Perseguo  il  sogno  della  rinascita  politica  della  DC dal  1994,  anno  della  sua  fine mai  consumatasi sul piano giuridico come da sentenza della Cassazione n.25999 del 23.12.2010, e  ripreso con alcuni amici dal 2012, sin qui con molti ostacoli. Comprendo le ragioni che Guido Bodrato ha sintetizzato con un’immagine: “la DC era come un cristallo che si è  frantumato e  non è più ricomponibile”, tanto più che molti dei frammenti di quel cristallo sono animati da  pulsioni  egoistiche  o,  peggio,  da  colpevoli  responsabilità  che  si  tenta  di  occultare anche manovrando taluni sabotatori seriali. 

Non  a  caso  ho  partecipato  all’ultimo  XIX  congresso  nazionale (ottobre  2018) nel  quale  ho  contribuito all’elezione dell’amico Renato Grassi alla segreteria del partito. La DC è il partito di  cui continuo  a  far  parte, convinto  come  sono  che,  anch’esso  possa  e  debba  concorrere  alla  ricomposizione dell’area più vasta cattolico democratica e cristiano sociale.

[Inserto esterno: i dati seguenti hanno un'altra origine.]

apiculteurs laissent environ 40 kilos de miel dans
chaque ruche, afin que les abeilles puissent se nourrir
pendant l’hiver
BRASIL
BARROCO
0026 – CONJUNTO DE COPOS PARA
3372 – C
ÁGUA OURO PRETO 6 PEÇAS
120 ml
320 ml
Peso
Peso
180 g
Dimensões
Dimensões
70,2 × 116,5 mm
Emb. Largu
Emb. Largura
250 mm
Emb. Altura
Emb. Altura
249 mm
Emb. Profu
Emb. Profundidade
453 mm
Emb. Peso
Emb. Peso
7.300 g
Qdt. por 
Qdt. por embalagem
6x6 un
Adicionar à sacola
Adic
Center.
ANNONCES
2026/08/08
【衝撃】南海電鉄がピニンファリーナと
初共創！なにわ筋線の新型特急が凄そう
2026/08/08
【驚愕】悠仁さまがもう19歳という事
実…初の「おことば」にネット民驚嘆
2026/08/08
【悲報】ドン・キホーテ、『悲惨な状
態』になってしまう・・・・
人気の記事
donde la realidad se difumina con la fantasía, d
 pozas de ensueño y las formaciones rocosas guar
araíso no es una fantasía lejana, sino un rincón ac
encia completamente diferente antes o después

Ecco perché non  raccolgo  le  provocazioni  di  qualche  amicoC, che  vorrebbe  dimostrarsi  più  democristiano  di  quanti  come  me  lo  sono  da  una  vita  e  lo  saranno  per  sempre. Una  cosa, però.  è il  sogno  e  un’altra  la  realtà  effettuale  della  politica  italiana.  Ragionare  in  termini  esclusivi  di  ricostruzione della DC può essere una condizione necessaria ma, certamente, non sufficiente  per dare risposte concrete all’esigenza di un centro politico di cui il Paese ha necessità.  

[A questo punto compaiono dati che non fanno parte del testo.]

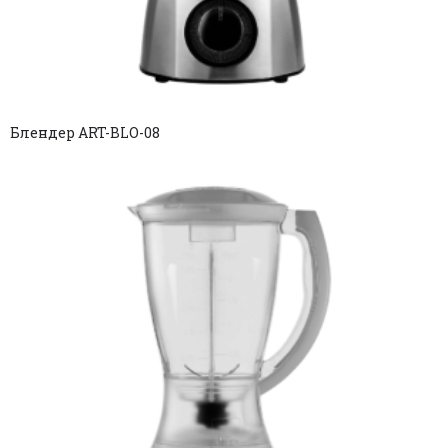
Блендер ART-BLO-08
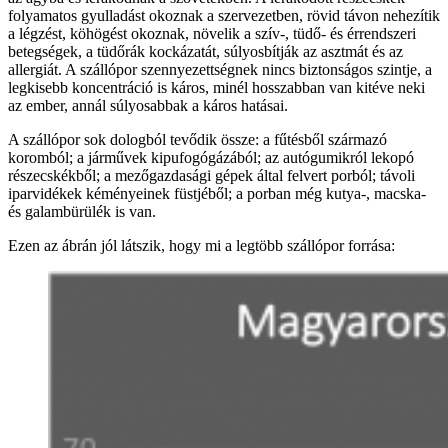
folyamatos gyulladást okoznak a szervezetben, rövid távon nehezítik
a légzést, köhögést okoznak, növelik a szív-, tüdő- és érrendszeri
betegségek, a tüdőrák kockázatát, súlyosbítják az asztmát és az
allergiát. A szállópor szennyezettségnek nincs biztonságos szintje, a
legkisebb koncentráció is káros, minél hosszabban van kitéve neki
az ember, annál súlyosabbak a káros hatásai.
A szállópor sok dologból tevődik össze: a fűtésből származó
koromból; a járművek kipufogógázából; az autógumikról lekopó
részecskékből; a mezőgazdasági gépek által felvert porból; távoli
iparvidékek kéményeinek füstjéből; a porban még kutya-, macska-
és galambürülék is van.
Ezen az ábrán jól látszik, hogy mi a legtöbb szállópor forrása:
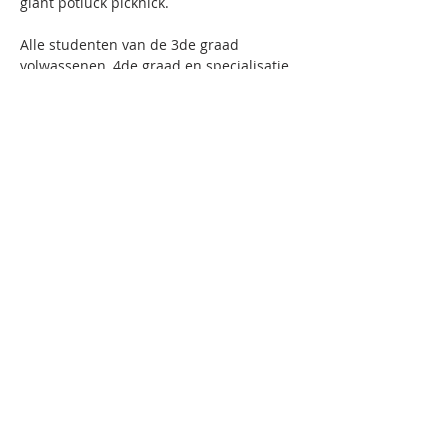
giant potluck picknick.
Alle studenten van de 3de graad 
volwassenen, 4de graad en specialisatie 
zijn welkom! Breng iets lekkers mee 
(zoet, hartig of beide) én je eigen bord, 
bestek, tafelkleed, bloemetje,…. Drank 
koop je aan de bar, de opbrengst is voor 
de Vrienden van AHA!
Inschrijven op voorhand is niet nodig.
>terug
© 2025 Academie Harelbeke
Anders! - Met dank aan
huisfotograaf Mira Me
Photography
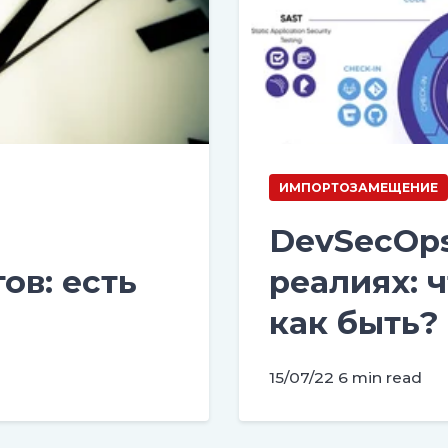
ИМПОРТОЗАМЕЩЕНИЕ
DevSecOps
ов: есть
реалиях: 
как быть?
15/07/22
6 min read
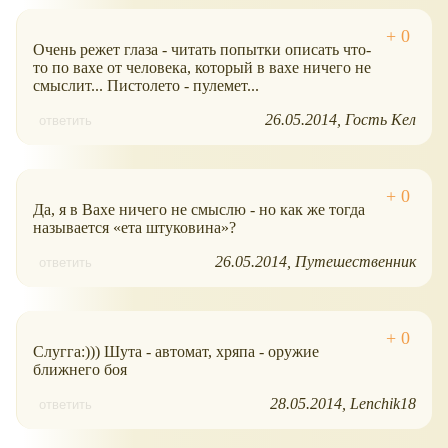
Очень режет глаза - читать попытки описать что-
то по вахе от человека, который в вахе ничего не
смыслит... Пистолето - пулемет...
26.05.2014
Гость Кел
ответить
Да, я в Вахе ничего не смыслю - но как же тогда
называется
ета штуковина
?
26.05.2014
Путешественник
ответить
Слугга:))) Шута - автомат, хряпа - оружие
ближнего боя
28.05.2014
Lenchik18
ответить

Basta analizzare, come faccio da diverso tempo, il tipo di legge elettorale che sarà scelta per le  prossime  elezioni  politiche.  Se  restasse l’attuale “rosatellum” o  analoga legge maggioritaria,  una  DC, ancorché riunificata (operazione  sin  qui  risultata  impossibile) potrebbe  forse  garantire  qualche  candidatura  a  qualche  amico  in  uno  dei  due  poli  in  cui  si  ripartirebbe  la  scelta politica, mentre il nostro residuo elettorato, come già sperimentato, si tripartirebbe tra  destra, sinistra e non voto. In tal caso, insomma, la battaglia per la semplice e pur importante  riunificazione  dei  DC,  sarebbe  quanto  mai  velleitaria. 

Se,  invece,  fosse  adottata  una  legge  elettorale di tipo proporzionale con sbarramento, è evidente che una DC da sola non andrebbe  da nessuna parte, rischiando risultati con percentuali  tali da non superare il 3 o 4 per cento  richiesto.  Anche  e  a  maggior  ragione  in  questo  caso,  servirebbe  un’ampia  unione di  componenti dell’area cattolico democratica e cristiano sociale.   

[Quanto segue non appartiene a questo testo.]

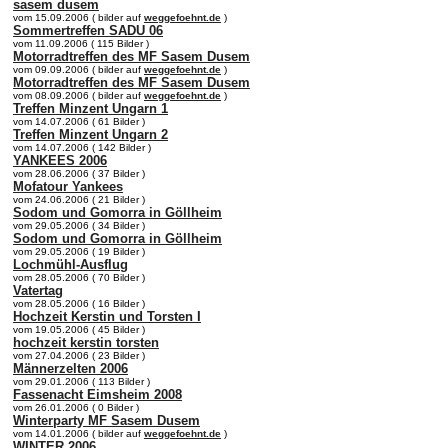
sasem dusem
vom 15.09.2006 ( bilder auf
weggefoehnt.de
)
Sommertreffen SADU 06
vom 11.09.2006 ( 115 Bilder )
Motorradtreffen des MF Sasem Dusem
vom 09.09.2006 ( bilder auf
weggefoehnt.de
)
Motorradtreffen des MF Sasem Dusem
vom 08.09.2006 ( bilder auf
weggefoehnt.de
)
Treffen Minzent Ungarn 1
vom 14.07.2006 ( 61 Bilder )
Treffen Minzent Ungarn 2
vom 14.07.2006 ( 142 Bilder )
YANKEES 2006
vom 28.06.2006 ( 37 Bilder )
Mofatour Yankees
vom 24.06.2006 ( 21 Bilder )
Sodom und Gomorra in Göllheim
vom 29.05.2006 ( 34 Bilder )
Sodom und Gomorra in Göllheim
vom 29.05.2006 ( 19 Bilder )
Lochmühl-Ausflug
vom 28.05.2006 ( 70 Bilder )
Vatertag
vom 28.05.2006 ( 16 Bilder )
Hochzeit Kerstin und Torsten I
vom 19.05.2006 ( 45 Bilder )
hochzeit kerstin torsten
vom 27.04.2006 ( 23 Bilder )
Männerzelten 2006
vom 29.01.2006 ( 113 Bilder )
Fassenacht Eimsheim 2008
vom 26.01.2006 ( 0 Bilder )
Winterparty MF Sasem Dusem
vom 14.01.2006 ( bilder auf
weggefoehnt.de
)
WINTER 2006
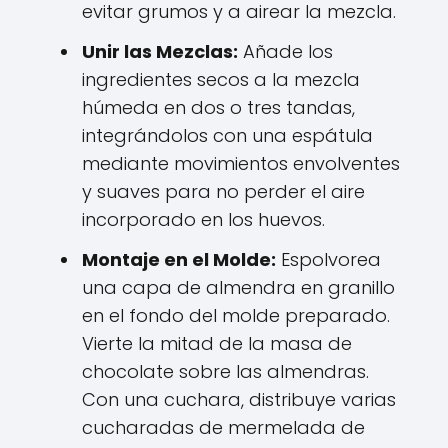
evitar grumos y a airear la mezcla.
Unir las Mezclas:
Añade los
ingredientes secos a la mezcla
húmeda en dos o tres tandas,
integrándolos con una espátula
mediante movimientos envolventes
y suaves para no perder el aire
incorporado en los huevos.
Montaje en el Molde:
Espolvorea
una capa de almendra en granillo
en el fondo del molde preparado.
Vierte la mitad de la masa de
chocolate sobre las almendras.
Con una cuchara, distribuye varias
cucharadas de mermelada de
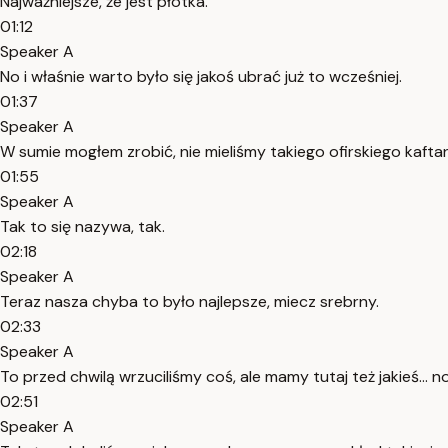
Najważniejsze, że jest płotka.
01:12
Speaker A
No i właśnie warto było się jakoś ubrać już to wcześniej.
01:37
Speaker A
W sumie mogłem zrobić, nie mieliśmy takiego ofirskiego kaft
01:55
Speaker A
Tak to się nazywa, tak.
02:18
Speaker A
Teraz nasza chyba to było najlepsze, miecz srebrny.
02:33
Speaker A
To przed chwilą wrzuciliśmy coś, ale mamy tutaj też jakieś... no
02:51
Speaker A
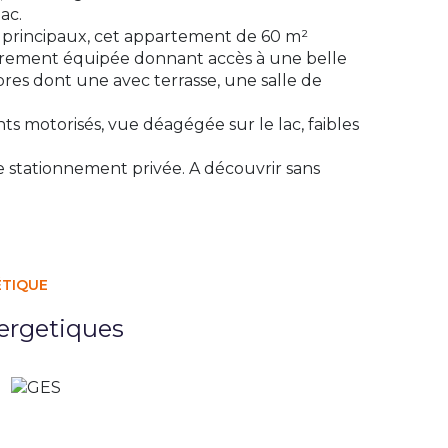
ac.
s principaux, cet appartement de 60 m²
ièrement équipée donnant accès à une belle
mbres dont une avec terrasse, une salle de
nts motorisés, vue déagégée sur le lac, faibles
 stationnement privée. A découvrir sans
ÉTIQUE
ergetiques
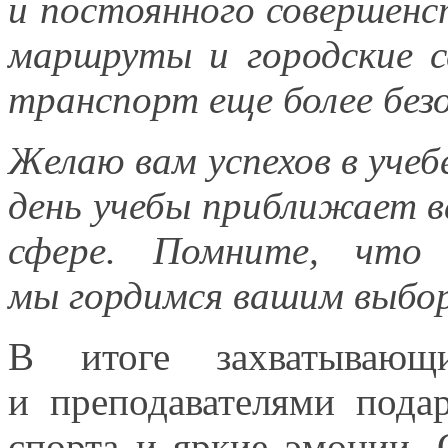
и постоянного
совершенс
маршруты
и городские
с
транспорт еще более бе
Желаю вам успехов
в учеб
день учебы приближает 
сфере. Помните, что
мы гордимся
вашим выбо
В итоге захватывающ
и преподавателями
подар
спорта
и яркие
эмоции.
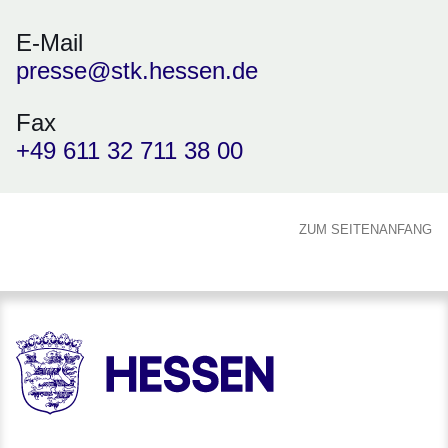
E-Mail
presse@stk.hessen.de
Fax
+49 611 32 711 38 00
ZUM SEITENANFANG
HESSEN - Hessische Landesregierung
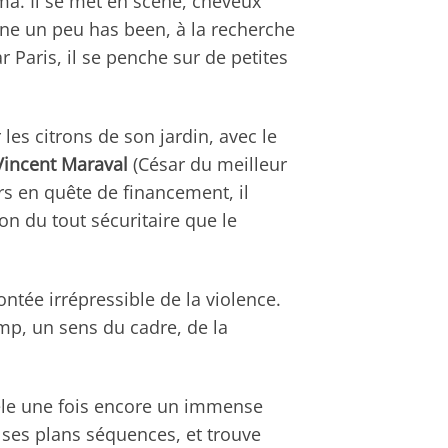
a. Il se met en scène, cheveux
cène un peu has been, à la recherche
Paris, il se penche sur de petites
les citrons de son jardin, avec le
Vincent Maraval
(César du meilleur
urs en quête de financement, il
n du tout sécuritaire que le
ntée irrépressible de la violence.
mp, un sens du cadre, de la
èle une fois encore un immense
e ses plans séquences, et trouve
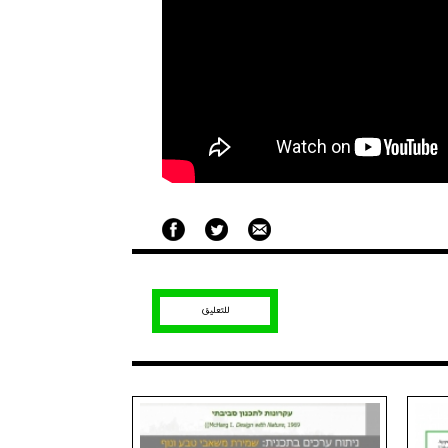
للتعليق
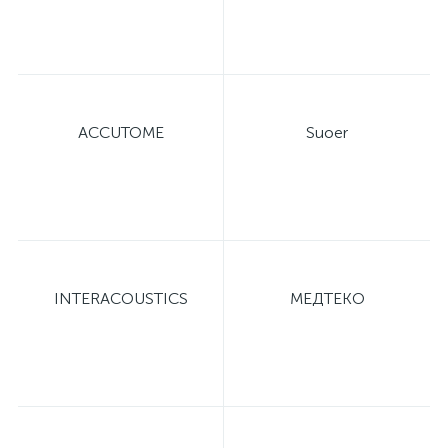
оры
ские
ACCUTOME
Suoer
кие
INTERACOUSTICS
МЕДТЕКО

Dopo  la  formazione  dell’attuale  governo  Draghi,  si  sta  verificando  un  processo  di  seria  scomposizione-ricomposizione  delle  forze  politiche  all’interno  del  quale  assume  realistica  possibilità, come annunciato da più parti,  quella di una Federazione di centro di cui ho scritto  nella mia  ultima  nota  politica. In  sostanza, restando la legge maggioritaria, il  progetto  della  rinascita politica della DC, ancorché meritevole sarebbe inefficace se non per le ambizioni di  qualcuno,  come  lo  è  stata  la  rendita  di  posizione  garantita a  destra dall’utilizzo  per  grazia  ricevuta del simbolo dello scudo crociato, dal trio dell’UDC: Cesa, De Poli, Saccone insieme alla  sen. Binetti.

Con la legge di tipo proporzionale, essenziale sarebbe l’unità più vasta d’area. Se  consideriamo  ciò  che  si  sta  muovendo  nello  scenario  politico  italiano,  l’idea  di  una  Federazione  di  un  centro  come  più  volte  da  me connotato,  penso sia  la  proposta  politico organizzativa più valida, efficiente ed efficace per garantire una soluzione laica, democratica,  popolare,  riformista,  ispirata  ai  valori  dell’europeismo  e  dell’atlantismo,  della  difesa  della  costituzione  repubblicana,  nella  quale  una  forte  componente  di  ispirazione  cattolico  democratica e cristiano sociale sarebbe oltremodo utile e opportuna.